• **What the exercise asks**
Please return the lines below verbatim, beginning at the one that has "left hip: (442, 445)" and stopping after the one that has "right hip: (215, 149)", and add no other lines.

Task material section start

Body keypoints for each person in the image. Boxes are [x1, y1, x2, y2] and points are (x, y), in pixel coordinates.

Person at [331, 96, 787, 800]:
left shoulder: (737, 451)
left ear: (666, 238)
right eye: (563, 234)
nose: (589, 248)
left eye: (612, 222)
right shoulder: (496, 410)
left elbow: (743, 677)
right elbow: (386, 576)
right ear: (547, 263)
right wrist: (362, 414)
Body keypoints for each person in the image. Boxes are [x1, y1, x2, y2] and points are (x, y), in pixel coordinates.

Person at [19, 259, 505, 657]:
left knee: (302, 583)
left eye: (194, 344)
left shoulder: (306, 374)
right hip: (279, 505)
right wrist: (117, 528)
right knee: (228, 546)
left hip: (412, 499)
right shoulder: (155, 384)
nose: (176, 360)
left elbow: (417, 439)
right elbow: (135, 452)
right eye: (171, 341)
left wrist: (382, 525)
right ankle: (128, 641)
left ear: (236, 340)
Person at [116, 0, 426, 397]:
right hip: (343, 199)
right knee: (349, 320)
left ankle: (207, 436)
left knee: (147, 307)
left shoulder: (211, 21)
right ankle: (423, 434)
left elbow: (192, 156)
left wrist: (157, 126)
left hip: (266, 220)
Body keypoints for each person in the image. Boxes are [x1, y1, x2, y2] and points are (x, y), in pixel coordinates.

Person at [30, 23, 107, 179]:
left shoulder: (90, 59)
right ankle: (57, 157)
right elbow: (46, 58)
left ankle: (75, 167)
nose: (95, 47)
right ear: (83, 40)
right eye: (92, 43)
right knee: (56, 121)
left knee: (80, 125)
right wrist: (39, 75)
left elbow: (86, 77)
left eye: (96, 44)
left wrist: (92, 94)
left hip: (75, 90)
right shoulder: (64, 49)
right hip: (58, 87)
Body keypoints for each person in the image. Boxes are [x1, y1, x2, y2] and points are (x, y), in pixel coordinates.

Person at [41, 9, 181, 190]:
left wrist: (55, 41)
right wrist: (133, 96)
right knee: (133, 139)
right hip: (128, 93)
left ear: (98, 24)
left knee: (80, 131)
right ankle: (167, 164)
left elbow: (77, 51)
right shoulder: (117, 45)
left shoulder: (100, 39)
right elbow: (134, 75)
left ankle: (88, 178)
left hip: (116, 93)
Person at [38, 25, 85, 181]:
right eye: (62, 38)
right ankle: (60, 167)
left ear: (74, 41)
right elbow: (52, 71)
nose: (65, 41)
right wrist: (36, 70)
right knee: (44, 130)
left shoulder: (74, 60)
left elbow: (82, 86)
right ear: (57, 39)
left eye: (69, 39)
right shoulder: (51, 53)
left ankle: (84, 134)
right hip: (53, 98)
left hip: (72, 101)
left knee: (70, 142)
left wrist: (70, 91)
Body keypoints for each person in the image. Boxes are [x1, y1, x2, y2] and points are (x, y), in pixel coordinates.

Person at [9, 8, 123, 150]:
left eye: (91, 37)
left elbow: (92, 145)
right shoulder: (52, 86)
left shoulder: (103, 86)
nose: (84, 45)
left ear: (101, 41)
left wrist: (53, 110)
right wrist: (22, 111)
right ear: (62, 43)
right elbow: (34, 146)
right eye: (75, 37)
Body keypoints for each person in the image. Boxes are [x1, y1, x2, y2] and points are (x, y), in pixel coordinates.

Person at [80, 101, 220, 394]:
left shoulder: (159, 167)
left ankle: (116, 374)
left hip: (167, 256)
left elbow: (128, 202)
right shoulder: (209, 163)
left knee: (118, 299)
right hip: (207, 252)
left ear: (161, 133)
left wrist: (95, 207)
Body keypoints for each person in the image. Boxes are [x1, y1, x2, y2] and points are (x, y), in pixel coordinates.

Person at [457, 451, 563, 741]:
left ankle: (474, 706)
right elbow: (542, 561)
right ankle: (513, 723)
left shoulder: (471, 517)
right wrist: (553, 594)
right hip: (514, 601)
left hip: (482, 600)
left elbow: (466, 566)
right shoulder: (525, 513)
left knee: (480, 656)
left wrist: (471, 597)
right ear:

Task material section end
Task material section start

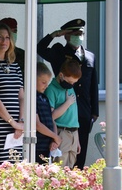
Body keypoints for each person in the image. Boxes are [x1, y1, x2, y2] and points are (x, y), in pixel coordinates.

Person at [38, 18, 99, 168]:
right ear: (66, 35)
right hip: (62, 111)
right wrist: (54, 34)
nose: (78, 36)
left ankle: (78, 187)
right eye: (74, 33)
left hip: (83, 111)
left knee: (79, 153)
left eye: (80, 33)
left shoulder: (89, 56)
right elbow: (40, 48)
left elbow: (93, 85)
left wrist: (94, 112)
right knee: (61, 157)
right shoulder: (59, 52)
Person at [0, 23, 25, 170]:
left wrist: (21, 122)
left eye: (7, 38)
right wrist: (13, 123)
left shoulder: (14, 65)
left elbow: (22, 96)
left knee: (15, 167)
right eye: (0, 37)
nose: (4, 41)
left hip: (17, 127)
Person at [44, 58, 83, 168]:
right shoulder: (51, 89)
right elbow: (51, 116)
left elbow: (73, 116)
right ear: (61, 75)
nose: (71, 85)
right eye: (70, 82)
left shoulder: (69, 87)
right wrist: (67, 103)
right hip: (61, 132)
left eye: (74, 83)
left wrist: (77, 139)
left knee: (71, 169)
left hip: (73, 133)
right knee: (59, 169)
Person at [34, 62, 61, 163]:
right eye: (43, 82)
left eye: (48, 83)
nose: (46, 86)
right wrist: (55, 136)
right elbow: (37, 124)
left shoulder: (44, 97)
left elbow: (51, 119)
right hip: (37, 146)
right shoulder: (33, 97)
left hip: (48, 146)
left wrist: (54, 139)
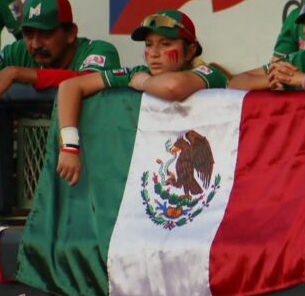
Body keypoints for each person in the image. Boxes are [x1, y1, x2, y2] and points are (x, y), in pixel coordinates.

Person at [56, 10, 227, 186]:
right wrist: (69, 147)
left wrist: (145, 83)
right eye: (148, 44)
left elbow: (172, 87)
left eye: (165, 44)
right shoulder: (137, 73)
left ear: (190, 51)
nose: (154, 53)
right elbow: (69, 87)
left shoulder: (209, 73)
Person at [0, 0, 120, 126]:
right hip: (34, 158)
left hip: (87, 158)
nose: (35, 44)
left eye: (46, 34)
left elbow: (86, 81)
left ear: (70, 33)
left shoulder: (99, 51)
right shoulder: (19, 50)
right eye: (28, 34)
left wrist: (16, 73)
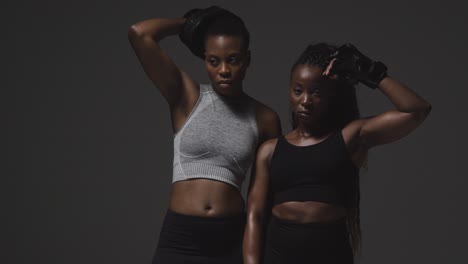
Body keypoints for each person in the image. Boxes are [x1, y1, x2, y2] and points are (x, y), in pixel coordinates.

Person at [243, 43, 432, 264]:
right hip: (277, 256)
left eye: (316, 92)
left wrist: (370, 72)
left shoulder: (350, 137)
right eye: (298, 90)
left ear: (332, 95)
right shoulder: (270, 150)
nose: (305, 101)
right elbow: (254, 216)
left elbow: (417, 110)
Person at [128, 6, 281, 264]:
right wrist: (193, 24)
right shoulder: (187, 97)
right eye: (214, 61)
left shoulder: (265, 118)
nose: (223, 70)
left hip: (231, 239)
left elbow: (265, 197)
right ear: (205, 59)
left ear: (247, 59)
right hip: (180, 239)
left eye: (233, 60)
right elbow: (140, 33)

Task material section end
Task material section start

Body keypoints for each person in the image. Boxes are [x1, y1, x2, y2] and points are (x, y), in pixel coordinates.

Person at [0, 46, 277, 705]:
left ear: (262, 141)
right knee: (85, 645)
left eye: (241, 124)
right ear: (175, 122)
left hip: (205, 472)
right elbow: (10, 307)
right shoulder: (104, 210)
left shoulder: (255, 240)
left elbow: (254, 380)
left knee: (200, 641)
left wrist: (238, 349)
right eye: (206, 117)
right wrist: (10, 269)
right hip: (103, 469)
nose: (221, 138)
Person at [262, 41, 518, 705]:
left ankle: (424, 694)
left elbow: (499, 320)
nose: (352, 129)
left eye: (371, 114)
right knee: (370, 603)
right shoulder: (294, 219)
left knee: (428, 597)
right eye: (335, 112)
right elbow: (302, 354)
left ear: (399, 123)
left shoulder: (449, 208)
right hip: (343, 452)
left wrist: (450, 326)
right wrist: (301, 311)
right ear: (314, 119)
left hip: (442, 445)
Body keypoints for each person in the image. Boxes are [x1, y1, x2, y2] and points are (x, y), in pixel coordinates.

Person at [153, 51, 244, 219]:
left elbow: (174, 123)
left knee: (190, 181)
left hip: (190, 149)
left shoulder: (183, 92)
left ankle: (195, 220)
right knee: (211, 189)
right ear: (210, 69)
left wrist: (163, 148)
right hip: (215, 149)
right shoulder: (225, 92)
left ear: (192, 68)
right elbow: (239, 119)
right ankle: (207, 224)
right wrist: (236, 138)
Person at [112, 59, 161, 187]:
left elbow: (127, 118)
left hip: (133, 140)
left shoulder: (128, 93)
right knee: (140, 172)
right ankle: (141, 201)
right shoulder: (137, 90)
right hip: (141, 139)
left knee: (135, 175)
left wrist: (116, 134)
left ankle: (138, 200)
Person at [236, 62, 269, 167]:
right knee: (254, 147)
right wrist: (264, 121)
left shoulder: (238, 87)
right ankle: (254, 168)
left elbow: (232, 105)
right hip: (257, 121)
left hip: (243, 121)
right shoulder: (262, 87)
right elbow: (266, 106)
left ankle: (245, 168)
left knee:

Task material section end

• **Response**
left hip: (442, 445)
Body keypoints for each person in the image. Boxes are [x1, y1, x2, y2] and points are (x, y), in pixel coordinates.

Person at [153, 51, 244, 219]:
left elbow: (174, 123)
left knee: (190, 181)
left hip: (190, 149)
left shoulder: (183, 92)
left ankle: (195, 220)
right knee: (211, 189)
right ear: (210, 69)
left wrist: (163, 148)
right hip: (215, 149)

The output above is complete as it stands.